Give back every line of the material below exactly, but no images.
################
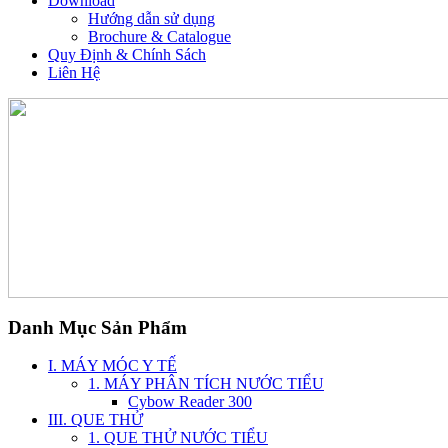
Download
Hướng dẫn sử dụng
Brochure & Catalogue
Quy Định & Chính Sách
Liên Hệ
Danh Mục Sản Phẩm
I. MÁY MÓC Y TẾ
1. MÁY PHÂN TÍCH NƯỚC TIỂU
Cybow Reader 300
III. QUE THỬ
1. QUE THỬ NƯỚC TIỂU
################
• Response box:
Download
Hướng dẫn sử dụng
Brochure & Catalogue
Quy Định & Chính Sách
Liên Hệ
Danh Mục Sản Phẩm
I. MÁY MÓC Y TẾ
1. MÁY PHÂN TÍCH NƯỚC TIỂU
Cybow Reader 300
III. QUE THỬ
1. QUE THỬ NƯỚC TIỂU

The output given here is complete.